Research leads to clinical trials!

With 1 out of 5 women getting Alzheimer’s, the team is investigating a combinatorial hormone therapy to determine if it is protective against neuroinflammation and Alzheimer’s pathology in mouse models without triggering the concerning carcinogenic and other side effects of past hormone therapies.  The combination is expected to be beneficial to both sexes, and less toxic for women.

This research aims to speed the availability of new AD treatments. To do this, researchers are exploring more efficient and effective laboratory development of adult human neurons (iNeurons) for study and high-content screening of new drugs. They have collected skin cells (fibroblasts) from six new donors for subsequent conversion into iNeurons. Three of the donors are AD patients, including one with PCA, and three are cognitively healthy donors whose cells will serve as age and sex-matched normal controls for the AD/PCA cells.  These patient samples are being used to create cell cultures that can continue to grow and expand for conversion to iNeurons and future testing. Following the conversion process, these iNeurons will be used for screening potential drugs directed at AD and for basic research into the mechanisms that cause AD. 
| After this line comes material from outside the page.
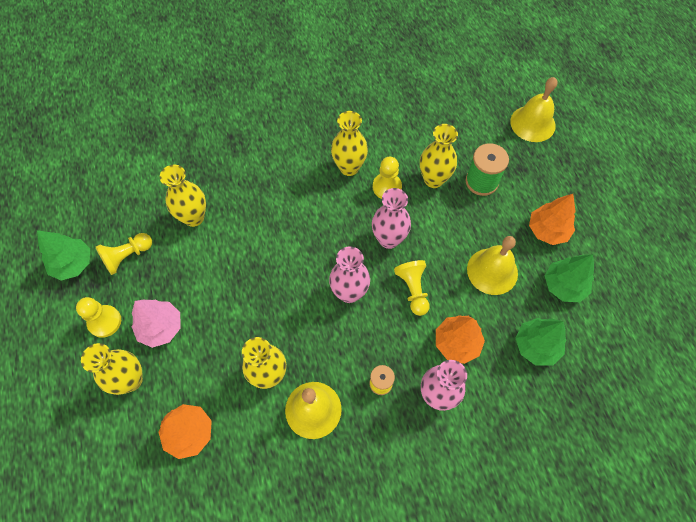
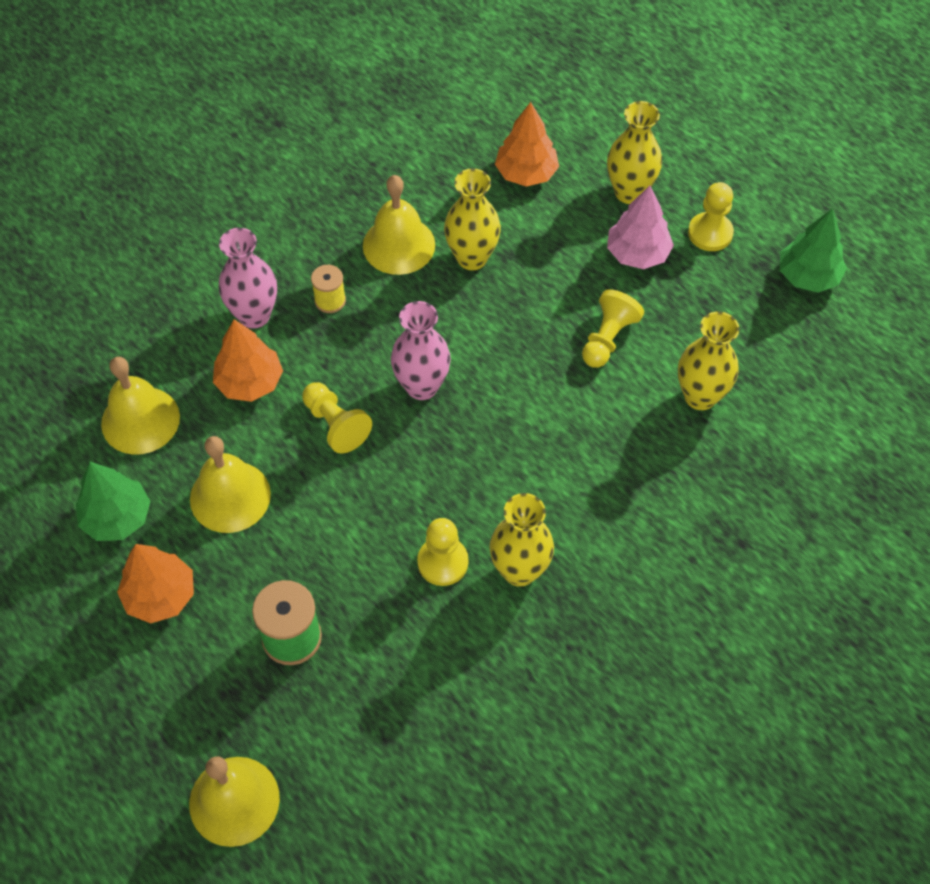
camera: 155 degrees right, 5 degrees down
(127, 256) = (747, 312): yellow pawn -> yellow pawn (608, 338)
(389, 239) = (401, 481): pink vase -> none
(433, 179) = (373, 607): yellow vase -> none
(536, 346) = (140, 420): green tree -> yellow bell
We are in the 2nd year of funding multiple Alzheimer’s projects at the center. Precision medicine is the right treatment, at the right time, for the right person. The vision is to provide early detection, prognosis, and/or predicting responses to available medications; develop new blood tests to better monitor treatment response; and, using blood-derived stem cells, test whether patients will be helped by emerging medication treatments. These projects successfully completed milestones for the first year with research in the focus areas of exosomes, leveraging big data, and individualized brain stem cells.

Drs. Hyman and Dickson at Massachusetts General Hospital have discovered a possible connection between Alzheimer’s that starts in the back of the brain, Posterior Cortical Atrophy (PCA) and the front of the brain where Alzheimer’s typically manifests itself. The tau tangle pathology in PCA differs from classic Alzheimer’s in that it begins in and spreads across different areas of the brain, leading to different early clinical symptoms. In the first year of the project, the team developed strong data suggesting that the tau pathology in PCA has the same ability to seed and spread and thus there are likely differences in the brain regions that lead to the different tau pattern. The team has started the project’s second year.

Preliminary data suggests that the glycoprotein clusterin may hinder the repair of myelin—the protective sheath around neurons. Since December, animal studies have been initiated to investigate the hypothesis that therapeutic removal of clusterin could provide neuroprotection against Alzheimer’s disease (AD).

Additionally, recent studies have shown that insulin resistance in the brain plays a significant role in the development of AD by increasing inflammation. The goal is to better understand ways of overcoming insulin resistance, through intranasal insulin therapies for example, as a strategy against AD. As part of this investigation, a recently discovered protein called interceptor, which is associated with insulin resistance, was found to be increased in the brains of female but not male mice. The team is now working to understand if this protein accounts for sex differences in AD development and responses to intranasal insulin therapies.